> _掲載文_
--*--

これはあくまで理論上のアイデアでしたが、この考え方がうまく実現すれば、世界中のあらゆる文献が連想の鎖でつながり、ひとつの壮大な仮想図書館を構成することができます。その後さまざまな人々がこのアイデアを応用し、いくつかの実用モデルを経て、1989年にティム・バーナーズ=リー(Tim Berners-Lee)がWWW(World Wide Web)を発明 しました。
WWWとハイパーテキスト
ティムは当時、CERNという素粒子物理関係の研究所に勤めていました。そこには欧州の何千人もの科学者が入れ替わり立ち替わり研究に訪れており、お互いの研究がどのようになっているのか、前任者の資料が今はどうなっているか分からなくなってしまうということが大きな問題となっていました。

--*--

> _出題内容_
1. 下にあるグラフについての7件のエントリを、画像は省いて一字一句変えずに返してください。
2. WWWの歴史についての文章を、途切れたところから再開して続きを書く。
WWWの歴史についての文章と、この後のエントリとは互いに関係がない。

> _処理用データ_

--*--

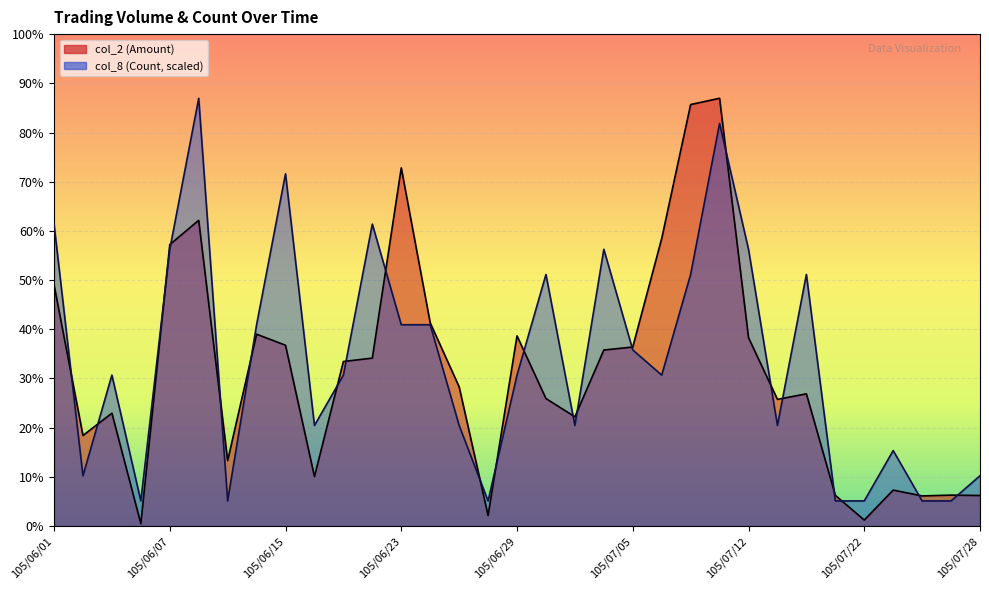

The value of col_2 (Amount) at 105/07/12 is 124475. True or false?

False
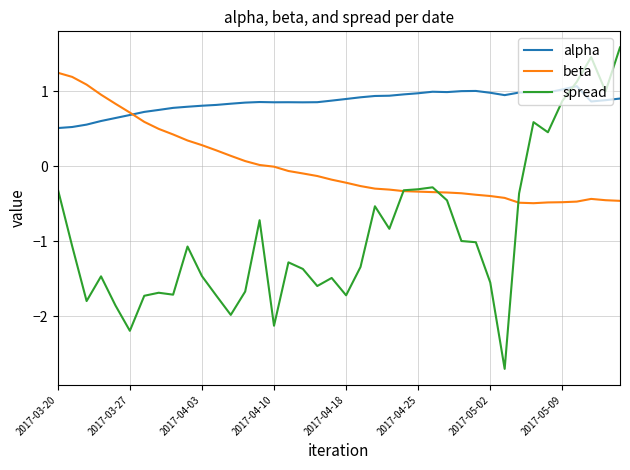

How many intersections are there between beta and alpha?

1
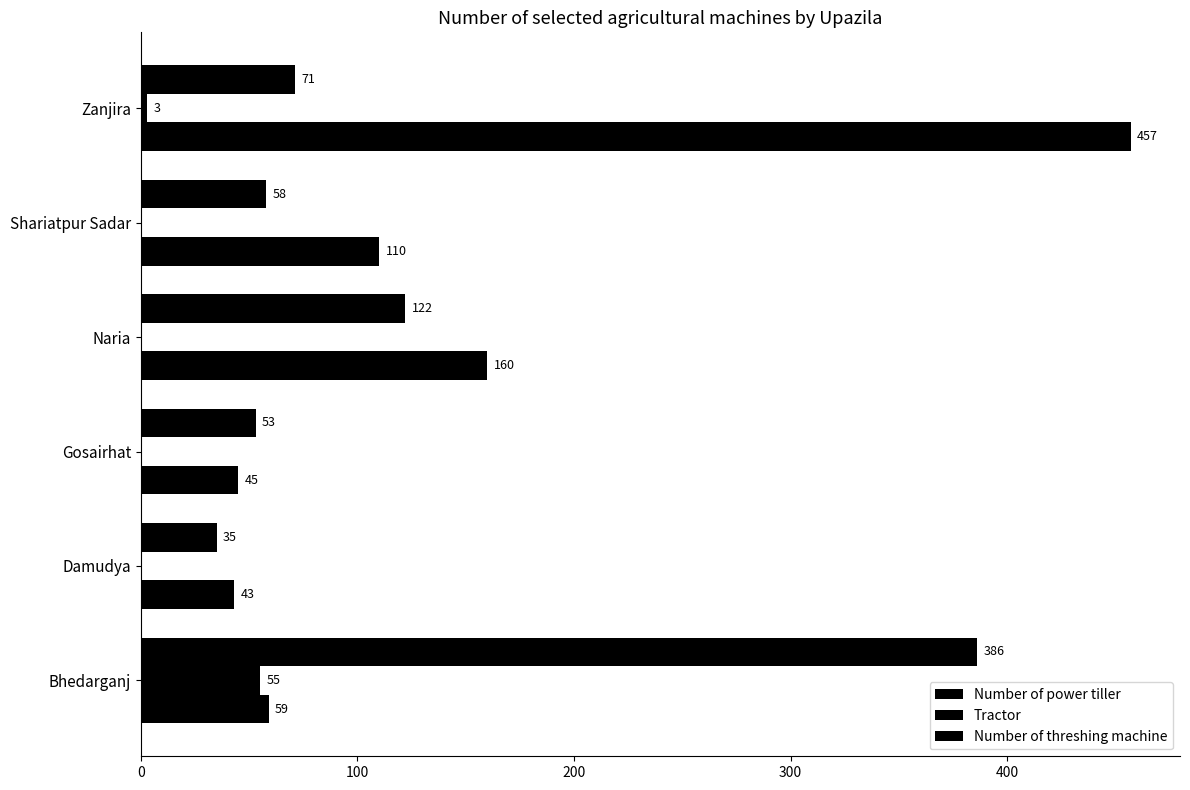

How many categories are shown in the chart?

6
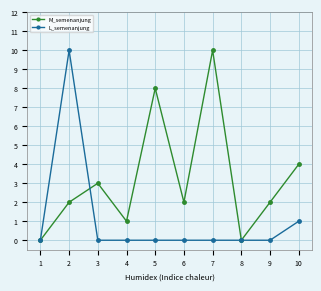

Which series has the largest total across all categories?

M_semenanjung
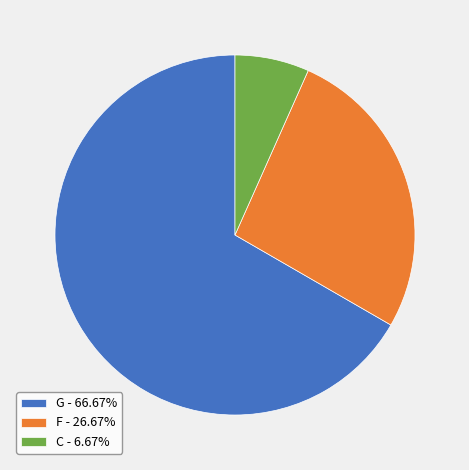

Is it true that C is 17% of the pie?

False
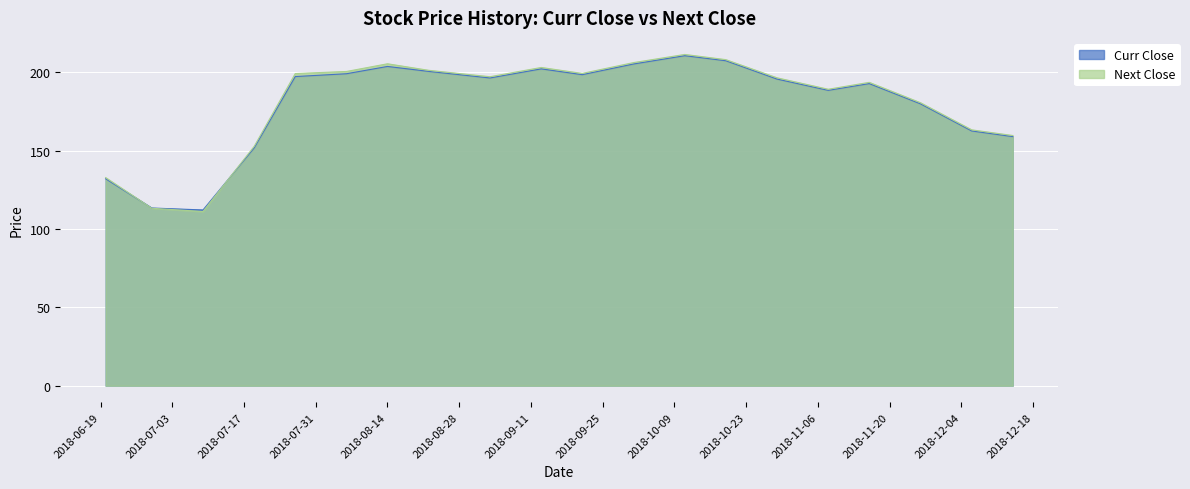

Is the value of Curr Close at 2018-07-09 greater than the value of Next Close at 2018-12-06?

No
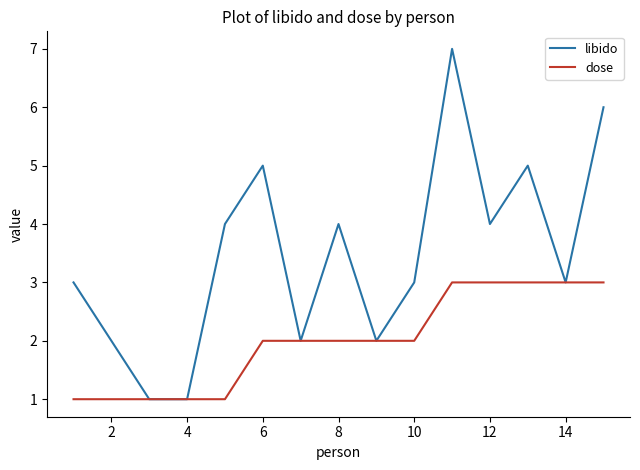

Count the dose values in the range 1 to 3.

15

--*--

> _解答一覧_
1.
The value of col_2 (Amount) at 105/07/12 is 124475. True or false?

False

How many intersections are there between beta and alpha?

1

How many categories are shown in the chart?

6

Which series has the largest total across all categories?

M_semenanjung

Is it true that C is 17% of the pie?

False

Is the value of Curr Close at 2018-07-09 greater than the value of Next Close at 2018-12-06?

No

Count the dose values in the range 1 to 3.

15

2.
CERNの研究が一回きりで確定していくものなら、全ての情報は大きな1冊の書物にまとめておくことができるでしょう。実際のところ、CERNは新しいアイデアや技術などによってどんどん変化していきます。何かひとつの変化があるとき、普通それは組織のごく一部分に影響するだけです。しかし実験や研究の場合、ある部分的な変更の必要が生じると、その時点で担当者はいったいどこまでその関連が及ぶかをくまなく調べなくてはならないでしょう。1冊の書物を常に最新に保つことは非現実的で、本の構造は常に見直さなければならないということになります。
彼が目指したシステムは、組織やプロジェクトが発展したり変化して行くのに合わせて自在に追加・拡張できるもので、かつコンピュータの機種などに関係なく相互に情報を交換できるというものでした。そこで彼は、各研究者のコンピュータに保存されている文書を、組織の階層に合わせて分類整理するのではなく、相互に「リンク」させるハイパーテキストの仕組み=WWWを考案したのです。
文書の構成要素とマークアップ
WWWの目標の一つは、文書をコンピュータ処理することで、より強力な情報システムを作ることでした。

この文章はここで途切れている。